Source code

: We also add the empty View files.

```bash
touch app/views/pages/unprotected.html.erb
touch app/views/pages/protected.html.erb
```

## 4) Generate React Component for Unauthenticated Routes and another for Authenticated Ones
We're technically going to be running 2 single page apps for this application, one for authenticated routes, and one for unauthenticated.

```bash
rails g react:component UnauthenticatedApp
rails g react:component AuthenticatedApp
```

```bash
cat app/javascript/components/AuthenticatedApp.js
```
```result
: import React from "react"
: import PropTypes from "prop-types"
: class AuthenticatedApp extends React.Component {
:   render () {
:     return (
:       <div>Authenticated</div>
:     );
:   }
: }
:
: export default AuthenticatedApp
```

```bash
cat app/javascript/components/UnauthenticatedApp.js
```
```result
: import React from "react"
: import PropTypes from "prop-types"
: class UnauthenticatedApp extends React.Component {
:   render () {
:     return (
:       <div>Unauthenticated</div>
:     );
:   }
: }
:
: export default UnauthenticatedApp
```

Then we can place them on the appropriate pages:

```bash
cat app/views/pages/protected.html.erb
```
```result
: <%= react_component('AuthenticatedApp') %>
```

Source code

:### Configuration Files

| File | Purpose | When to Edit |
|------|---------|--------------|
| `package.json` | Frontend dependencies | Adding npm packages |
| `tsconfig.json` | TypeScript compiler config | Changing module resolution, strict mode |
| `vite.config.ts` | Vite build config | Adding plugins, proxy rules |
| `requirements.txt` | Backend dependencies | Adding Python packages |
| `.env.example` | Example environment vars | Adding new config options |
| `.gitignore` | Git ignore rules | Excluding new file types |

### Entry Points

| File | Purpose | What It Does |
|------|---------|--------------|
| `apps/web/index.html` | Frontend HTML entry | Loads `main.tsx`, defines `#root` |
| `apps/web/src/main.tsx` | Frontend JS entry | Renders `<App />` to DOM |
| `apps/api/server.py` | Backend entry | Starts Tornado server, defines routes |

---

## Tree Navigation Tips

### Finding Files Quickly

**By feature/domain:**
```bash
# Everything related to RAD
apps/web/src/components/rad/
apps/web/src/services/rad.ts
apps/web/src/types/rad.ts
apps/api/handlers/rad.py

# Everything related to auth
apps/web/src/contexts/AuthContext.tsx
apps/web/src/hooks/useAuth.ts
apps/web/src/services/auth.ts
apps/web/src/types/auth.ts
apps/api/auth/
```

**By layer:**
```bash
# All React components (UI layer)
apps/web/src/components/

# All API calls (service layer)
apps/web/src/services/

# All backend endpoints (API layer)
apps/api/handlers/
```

········

§ **PROBLEM DETAILS**:
All lines from the one that contains "### Finding Files Quickly" to the end of the records above are to be copied exactly; leave out the rest.

§ **ANSWER FOR THE TASK**:
### Finding Files Quickly

**By feature/domain:**
```bash
# Everything related to RAD
apps/web/src/components/rad/
apps/web/src/services/rad.ts
apps/web/src/types/rad.ts
apps/api/handlers/rad.py

# Everything related to auth
apps/web/src/contexts/AuthContext.tsx
apps/web/src/hooks/useAuth.ts
apps/web/src/services/auth.ts
apps/web/src/types/auth.ts
apps/api/auth/
```

**By layer:**
```bash
# All React components (UI layer)
apps/web/src/components/

# All API calls (service layer)
apps/web/src/services/

# All backend endpoints (API layer)
apps/api/handlers/
```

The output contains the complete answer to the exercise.